>> Start Record set

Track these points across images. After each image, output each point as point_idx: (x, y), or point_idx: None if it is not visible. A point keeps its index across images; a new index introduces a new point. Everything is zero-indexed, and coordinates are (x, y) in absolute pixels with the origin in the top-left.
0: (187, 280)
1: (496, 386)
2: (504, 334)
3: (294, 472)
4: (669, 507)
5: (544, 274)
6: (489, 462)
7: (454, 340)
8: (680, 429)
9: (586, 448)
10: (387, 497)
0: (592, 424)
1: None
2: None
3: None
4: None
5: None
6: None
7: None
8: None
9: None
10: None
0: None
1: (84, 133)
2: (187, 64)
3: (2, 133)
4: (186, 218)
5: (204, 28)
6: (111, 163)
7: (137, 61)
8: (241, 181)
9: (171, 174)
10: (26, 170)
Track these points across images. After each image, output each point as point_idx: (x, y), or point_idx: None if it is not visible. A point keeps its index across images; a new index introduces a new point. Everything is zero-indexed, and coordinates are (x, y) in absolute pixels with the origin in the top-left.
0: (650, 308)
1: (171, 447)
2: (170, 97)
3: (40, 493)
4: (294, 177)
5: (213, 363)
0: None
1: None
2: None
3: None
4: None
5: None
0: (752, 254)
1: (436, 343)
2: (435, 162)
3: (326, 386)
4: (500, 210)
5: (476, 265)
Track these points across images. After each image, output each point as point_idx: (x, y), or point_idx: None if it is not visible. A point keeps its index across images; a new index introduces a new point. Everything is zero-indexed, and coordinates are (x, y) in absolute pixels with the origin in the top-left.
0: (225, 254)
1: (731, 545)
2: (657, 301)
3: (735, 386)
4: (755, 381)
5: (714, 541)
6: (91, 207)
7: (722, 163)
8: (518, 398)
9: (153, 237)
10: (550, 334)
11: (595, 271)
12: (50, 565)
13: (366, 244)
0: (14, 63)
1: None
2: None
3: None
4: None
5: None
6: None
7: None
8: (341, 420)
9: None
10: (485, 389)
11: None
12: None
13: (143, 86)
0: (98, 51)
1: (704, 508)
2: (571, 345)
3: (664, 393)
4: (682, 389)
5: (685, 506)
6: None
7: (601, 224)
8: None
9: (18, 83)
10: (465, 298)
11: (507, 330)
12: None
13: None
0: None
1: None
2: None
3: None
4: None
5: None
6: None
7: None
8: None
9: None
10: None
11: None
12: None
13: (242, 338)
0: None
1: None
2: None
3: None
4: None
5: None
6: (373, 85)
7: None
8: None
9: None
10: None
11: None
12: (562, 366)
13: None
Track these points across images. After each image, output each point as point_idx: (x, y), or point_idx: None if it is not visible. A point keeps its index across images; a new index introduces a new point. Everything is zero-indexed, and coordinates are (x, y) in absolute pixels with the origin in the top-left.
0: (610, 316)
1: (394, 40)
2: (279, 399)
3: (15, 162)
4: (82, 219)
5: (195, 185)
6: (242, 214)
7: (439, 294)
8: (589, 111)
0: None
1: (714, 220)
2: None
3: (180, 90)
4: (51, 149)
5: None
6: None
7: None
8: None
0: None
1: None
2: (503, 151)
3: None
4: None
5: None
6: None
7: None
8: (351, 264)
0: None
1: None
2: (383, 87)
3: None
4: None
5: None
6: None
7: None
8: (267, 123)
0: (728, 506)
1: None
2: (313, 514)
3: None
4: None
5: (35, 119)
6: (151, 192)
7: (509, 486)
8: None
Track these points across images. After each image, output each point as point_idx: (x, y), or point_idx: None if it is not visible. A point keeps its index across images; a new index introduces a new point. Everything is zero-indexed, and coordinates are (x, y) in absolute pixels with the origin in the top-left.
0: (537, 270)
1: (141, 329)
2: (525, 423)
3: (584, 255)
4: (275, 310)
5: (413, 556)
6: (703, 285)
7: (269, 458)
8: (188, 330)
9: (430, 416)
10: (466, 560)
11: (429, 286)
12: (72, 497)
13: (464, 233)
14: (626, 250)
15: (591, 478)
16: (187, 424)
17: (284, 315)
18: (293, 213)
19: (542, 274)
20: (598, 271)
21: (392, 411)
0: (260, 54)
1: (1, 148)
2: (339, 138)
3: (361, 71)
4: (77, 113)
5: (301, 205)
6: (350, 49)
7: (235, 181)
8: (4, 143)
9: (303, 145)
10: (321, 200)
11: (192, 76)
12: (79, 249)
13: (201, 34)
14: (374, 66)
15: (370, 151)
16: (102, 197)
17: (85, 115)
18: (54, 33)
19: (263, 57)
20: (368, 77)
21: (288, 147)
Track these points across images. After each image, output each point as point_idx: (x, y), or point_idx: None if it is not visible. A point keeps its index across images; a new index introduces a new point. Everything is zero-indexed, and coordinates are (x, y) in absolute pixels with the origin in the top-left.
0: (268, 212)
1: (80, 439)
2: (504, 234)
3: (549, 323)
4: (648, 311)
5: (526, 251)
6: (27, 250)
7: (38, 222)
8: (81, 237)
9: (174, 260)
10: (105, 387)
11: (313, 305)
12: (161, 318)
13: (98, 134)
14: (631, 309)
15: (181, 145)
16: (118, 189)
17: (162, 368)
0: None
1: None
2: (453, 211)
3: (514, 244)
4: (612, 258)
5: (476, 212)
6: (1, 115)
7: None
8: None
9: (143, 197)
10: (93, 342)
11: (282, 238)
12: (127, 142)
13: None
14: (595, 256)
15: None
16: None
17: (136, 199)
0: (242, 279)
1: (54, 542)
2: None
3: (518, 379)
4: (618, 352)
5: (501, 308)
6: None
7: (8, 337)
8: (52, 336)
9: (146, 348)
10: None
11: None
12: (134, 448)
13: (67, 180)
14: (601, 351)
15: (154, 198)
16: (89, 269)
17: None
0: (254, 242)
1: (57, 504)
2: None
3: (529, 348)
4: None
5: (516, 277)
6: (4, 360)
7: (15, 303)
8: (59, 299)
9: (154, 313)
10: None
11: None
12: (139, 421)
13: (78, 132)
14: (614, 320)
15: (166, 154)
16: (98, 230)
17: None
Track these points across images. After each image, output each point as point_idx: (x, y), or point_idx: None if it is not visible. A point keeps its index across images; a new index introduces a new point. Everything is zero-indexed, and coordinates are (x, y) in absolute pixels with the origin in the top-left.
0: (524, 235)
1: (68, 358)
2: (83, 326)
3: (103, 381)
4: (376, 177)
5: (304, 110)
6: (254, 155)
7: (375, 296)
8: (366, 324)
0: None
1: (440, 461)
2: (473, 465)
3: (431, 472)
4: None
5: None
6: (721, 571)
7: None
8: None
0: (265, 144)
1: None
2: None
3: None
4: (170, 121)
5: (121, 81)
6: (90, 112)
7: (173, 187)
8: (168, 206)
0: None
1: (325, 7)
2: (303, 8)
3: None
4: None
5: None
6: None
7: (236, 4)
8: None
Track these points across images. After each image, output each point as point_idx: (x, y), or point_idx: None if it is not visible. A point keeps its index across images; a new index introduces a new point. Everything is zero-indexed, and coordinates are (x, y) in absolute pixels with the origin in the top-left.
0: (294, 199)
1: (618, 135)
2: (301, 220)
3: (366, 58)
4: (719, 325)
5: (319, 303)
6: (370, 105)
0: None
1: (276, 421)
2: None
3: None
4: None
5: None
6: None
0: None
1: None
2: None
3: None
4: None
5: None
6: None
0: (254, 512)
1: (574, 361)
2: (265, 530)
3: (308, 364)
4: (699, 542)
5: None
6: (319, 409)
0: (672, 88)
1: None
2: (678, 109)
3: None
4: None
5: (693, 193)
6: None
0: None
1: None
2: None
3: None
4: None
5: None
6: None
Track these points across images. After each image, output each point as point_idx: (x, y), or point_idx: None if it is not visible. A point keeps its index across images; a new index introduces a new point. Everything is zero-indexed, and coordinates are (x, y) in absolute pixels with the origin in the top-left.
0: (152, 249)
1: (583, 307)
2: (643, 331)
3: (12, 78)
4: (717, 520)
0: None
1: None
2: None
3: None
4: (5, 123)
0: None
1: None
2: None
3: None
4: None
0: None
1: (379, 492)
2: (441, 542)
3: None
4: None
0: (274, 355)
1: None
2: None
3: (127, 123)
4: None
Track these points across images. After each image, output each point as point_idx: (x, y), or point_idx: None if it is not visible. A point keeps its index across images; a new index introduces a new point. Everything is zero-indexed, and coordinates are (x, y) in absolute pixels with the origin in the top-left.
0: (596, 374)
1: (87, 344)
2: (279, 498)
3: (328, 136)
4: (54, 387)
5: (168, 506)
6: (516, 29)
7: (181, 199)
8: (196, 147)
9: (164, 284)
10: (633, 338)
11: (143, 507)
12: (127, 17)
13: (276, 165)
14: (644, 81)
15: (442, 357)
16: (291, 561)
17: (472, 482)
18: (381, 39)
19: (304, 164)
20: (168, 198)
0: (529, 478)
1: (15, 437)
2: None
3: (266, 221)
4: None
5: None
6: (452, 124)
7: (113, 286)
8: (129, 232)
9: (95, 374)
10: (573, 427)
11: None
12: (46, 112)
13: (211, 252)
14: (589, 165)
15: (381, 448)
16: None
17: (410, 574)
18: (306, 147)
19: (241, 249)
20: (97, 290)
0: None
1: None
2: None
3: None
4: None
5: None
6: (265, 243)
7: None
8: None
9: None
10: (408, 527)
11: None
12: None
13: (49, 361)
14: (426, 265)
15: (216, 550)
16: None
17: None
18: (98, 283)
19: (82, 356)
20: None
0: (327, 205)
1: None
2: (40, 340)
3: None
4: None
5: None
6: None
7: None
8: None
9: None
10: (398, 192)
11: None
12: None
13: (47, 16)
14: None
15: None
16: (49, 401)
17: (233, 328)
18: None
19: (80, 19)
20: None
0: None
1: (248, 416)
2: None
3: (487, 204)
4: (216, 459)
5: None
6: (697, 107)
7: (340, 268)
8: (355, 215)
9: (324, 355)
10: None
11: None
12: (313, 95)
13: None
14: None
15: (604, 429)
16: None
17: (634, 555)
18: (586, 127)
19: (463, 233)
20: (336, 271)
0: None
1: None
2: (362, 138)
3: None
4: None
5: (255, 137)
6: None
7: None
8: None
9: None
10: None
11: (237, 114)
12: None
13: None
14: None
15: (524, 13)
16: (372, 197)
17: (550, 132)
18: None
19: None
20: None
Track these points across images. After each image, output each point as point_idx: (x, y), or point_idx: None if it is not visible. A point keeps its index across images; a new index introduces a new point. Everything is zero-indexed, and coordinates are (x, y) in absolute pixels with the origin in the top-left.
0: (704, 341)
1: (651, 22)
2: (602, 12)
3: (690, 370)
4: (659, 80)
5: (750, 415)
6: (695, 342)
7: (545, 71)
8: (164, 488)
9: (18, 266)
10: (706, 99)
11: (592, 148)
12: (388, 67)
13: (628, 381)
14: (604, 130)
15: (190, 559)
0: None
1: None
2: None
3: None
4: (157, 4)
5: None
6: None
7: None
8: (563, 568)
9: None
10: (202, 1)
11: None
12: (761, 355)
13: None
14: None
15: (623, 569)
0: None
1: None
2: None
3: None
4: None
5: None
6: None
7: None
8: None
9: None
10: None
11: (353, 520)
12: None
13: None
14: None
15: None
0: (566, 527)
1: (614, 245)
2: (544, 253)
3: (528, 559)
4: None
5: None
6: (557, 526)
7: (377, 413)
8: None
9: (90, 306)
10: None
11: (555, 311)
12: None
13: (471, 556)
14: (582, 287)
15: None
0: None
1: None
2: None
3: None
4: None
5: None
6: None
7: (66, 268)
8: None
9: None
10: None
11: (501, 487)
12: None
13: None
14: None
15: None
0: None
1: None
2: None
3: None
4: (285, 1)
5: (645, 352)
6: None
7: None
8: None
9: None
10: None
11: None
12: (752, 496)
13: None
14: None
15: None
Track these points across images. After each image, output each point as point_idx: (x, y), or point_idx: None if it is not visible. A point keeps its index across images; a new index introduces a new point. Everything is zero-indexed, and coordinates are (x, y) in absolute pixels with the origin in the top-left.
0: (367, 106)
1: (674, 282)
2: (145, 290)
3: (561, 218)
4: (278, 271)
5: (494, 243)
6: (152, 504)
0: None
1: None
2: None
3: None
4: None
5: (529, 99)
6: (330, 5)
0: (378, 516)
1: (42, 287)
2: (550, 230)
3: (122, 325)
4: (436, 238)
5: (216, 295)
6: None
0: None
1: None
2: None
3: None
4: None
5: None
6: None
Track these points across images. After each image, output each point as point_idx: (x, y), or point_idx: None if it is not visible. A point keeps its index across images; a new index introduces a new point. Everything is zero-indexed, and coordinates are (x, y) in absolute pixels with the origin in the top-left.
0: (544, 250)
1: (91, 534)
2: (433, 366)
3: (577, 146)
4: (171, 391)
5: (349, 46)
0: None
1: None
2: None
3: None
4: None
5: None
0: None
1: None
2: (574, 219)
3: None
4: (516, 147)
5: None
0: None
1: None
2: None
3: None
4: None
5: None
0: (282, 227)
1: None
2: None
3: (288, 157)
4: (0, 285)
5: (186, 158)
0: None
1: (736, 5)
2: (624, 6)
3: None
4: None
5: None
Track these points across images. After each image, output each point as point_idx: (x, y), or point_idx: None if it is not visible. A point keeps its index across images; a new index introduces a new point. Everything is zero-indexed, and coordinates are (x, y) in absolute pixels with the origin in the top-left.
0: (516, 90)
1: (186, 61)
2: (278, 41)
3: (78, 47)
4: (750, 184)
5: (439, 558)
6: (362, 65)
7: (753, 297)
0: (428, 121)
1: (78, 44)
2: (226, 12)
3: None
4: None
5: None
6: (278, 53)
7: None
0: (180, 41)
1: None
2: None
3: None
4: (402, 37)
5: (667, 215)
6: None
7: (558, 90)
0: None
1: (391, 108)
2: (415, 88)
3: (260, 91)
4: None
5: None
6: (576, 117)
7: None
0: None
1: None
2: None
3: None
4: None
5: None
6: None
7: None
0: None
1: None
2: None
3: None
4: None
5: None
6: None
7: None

>> End Record set

> **Goal**
Starting at the beginning of the records and ending with the line that has "10: (26, 170)", reproduce those lines with "top-left" swapped for "upper-left" and nothing else altered.

> **Written response**
Track these points across images. After each image, output each point as point_idx: (x, y), or point_idx: None if it is not visible. A point keeps its index across images; a new index introduces a new point. Everything is zero-indexed, and coordinates are (x, y) in absolute pixels with the origin in the upper-left.
0: (187, 280)
1: (496, 386)
2: (504, 334)
3: (294, 472)
4: (669, 507)
5: (544, 274)
6: (489, 462)
7: (454, 340)
8: (680, 429)
9: (586, 448)
10: (387, 497)
0: (592, 424)
1: None
2: None
3: None
4: None
5: None
6: None
7: None
8: None
9: None
10: None
0: None
1: (84, 133)
2: (187, 64)
3: (2, 133)
4: (186, 218)
5: (204, 28)
6: (111, 163)
7: (137, 61)
8: (241, 181)
9: (171, 174)
10: (26, 170)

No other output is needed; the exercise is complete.